**Stored data:**
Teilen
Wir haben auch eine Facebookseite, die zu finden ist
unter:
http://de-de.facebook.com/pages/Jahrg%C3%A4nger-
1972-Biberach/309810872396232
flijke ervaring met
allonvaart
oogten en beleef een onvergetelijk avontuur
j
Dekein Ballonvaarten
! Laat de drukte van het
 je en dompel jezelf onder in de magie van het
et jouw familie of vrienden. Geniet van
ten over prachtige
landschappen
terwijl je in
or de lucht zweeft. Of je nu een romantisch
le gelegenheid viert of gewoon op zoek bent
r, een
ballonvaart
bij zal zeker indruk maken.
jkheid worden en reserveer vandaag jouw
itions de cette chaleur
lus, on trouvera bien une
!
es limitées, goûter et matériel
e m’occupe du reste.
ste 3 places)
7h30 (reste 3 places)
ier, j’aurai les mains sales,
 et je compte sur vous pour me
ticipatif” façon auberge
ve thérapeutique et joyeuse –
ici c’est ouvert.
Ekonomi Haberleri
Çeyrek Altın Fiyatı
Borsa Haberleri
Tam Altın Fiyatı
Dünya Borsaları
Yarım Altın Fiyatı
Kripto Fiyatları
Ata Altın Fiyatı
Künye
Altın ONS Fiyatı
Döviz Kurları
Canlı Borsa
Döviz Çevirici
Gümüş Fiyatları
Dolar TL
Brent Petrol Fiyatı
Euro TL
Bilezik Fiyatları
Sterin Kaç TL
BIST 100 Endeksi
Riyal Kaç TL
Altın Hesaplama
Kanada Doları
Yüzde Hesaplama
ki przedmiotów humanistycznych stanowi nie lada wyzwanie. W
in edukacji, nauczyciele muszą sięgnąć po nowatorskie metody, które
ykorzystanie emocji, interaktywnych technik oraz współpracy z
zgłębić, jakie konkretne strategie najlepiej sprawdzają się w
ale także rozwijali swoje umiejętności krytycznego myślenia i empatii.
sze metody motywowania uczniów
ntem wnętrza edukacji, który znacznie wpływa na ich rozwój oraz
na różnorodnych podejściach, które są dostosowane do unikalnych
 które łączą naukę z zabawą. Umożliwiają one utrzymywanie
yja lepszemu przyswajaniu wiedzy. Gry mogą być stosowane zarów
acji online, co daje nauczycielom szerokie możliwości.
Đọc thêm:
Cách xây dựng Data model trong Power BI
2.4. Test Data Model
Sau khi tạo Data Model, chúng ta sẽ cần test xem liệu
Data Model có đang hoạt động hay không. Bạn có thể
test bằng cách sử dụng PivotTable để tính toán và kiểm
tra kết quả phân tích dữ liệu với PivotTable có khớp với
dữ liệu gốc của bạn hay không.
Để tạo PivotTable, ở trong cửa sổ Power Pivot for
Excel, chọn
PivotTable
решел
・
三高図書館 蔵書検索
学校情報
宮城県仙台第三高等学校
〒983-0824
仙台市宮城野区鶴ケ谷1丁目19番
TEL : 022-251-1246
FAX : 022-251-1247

**What you should do:**
For each line of the material that includes the word "Power", make a copy.

**Result:**
Cách xây dựng Data model trong Power BI
Để tạo PivotTable, ở trong cửa sổ Power Pivot for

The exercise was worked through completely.